→ 提示文書

***

説明

画像記録装置

【課題】 各サイズのシート状媒体に寸法誤差があっても、露光部に対するシート状媒体の幅寄せによる位置決めを精度よく行うことのできる画像記録装置を提供を提供する。
【解決手段】 この画像記録装置は、複数サイズのシート状媒体を搬送可能な搬送手段と、搬送されたシート状媒体を走査して潜像を形成する露光手段と、露光手段の走査に対するシート状媒体の搬送方向と直交する方向の位置を矯正する矯正手段と、搬送手段、露光手段及び矯正手段を制御する制御手段と、を備え、矯正手段は、シート状媒体の搬送方向と略直交する方向Xに正逆移動可能でシート状媒体の両端と係合して搬送方向と直交する方向の位置を矯正する1対の係合部材1,2と、係合部材を駆動する駆動手段と、を有し、制御手段は、係合部材により搬送方向と略直交する方向に押圧されたシート状媒体Fの変形量を検出する検出手段9を有し、その検出結果に基づいて係合部材の正逆移動のタイミングを制御する。

***

→ 記録一覧
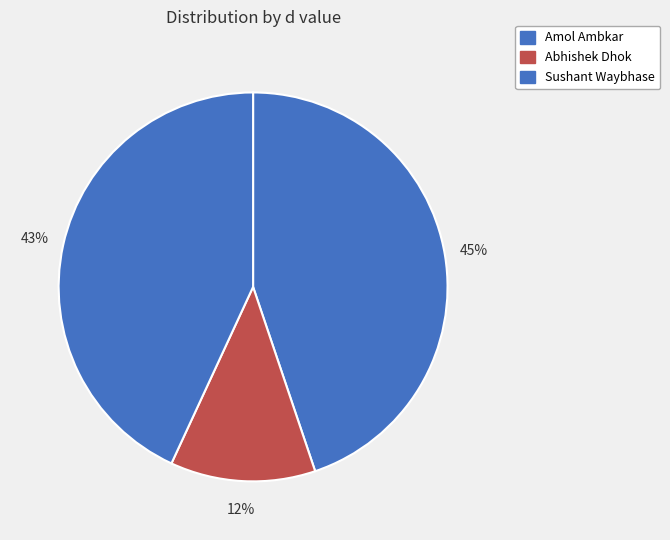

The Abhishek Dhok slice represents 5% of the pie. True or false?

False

***

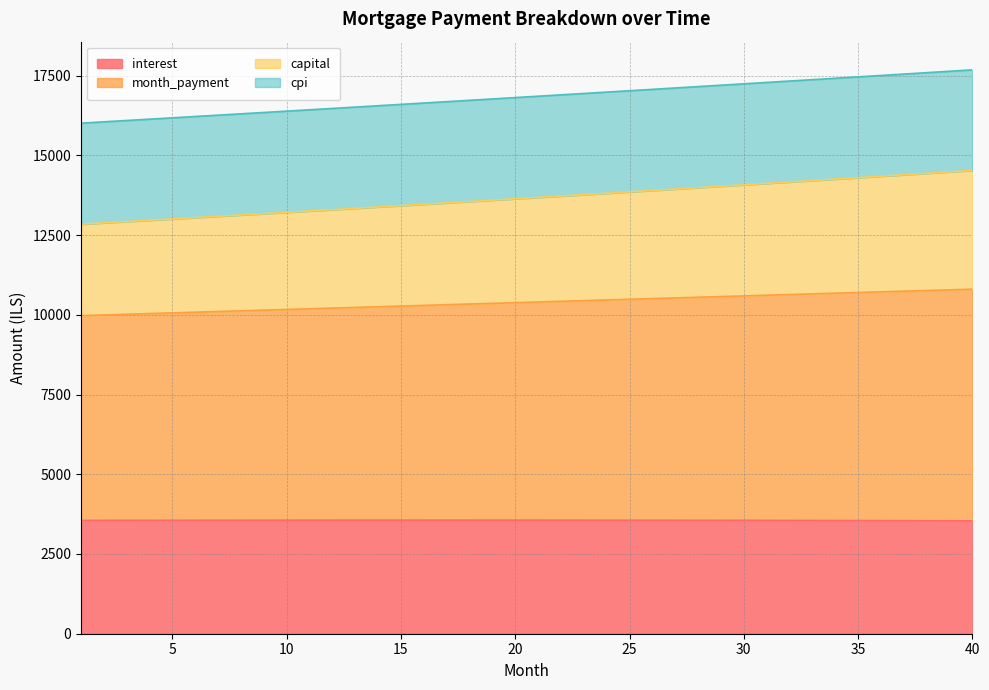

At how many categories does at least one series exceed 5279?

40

***

→ 演習の目的
画像記録装置に関する提示文書において、検出手段が検出するものは何ですか。

→ 演習の解答
係合部材により搬送方向と略直交する方向に押圧されたシート状媒体の変形量です。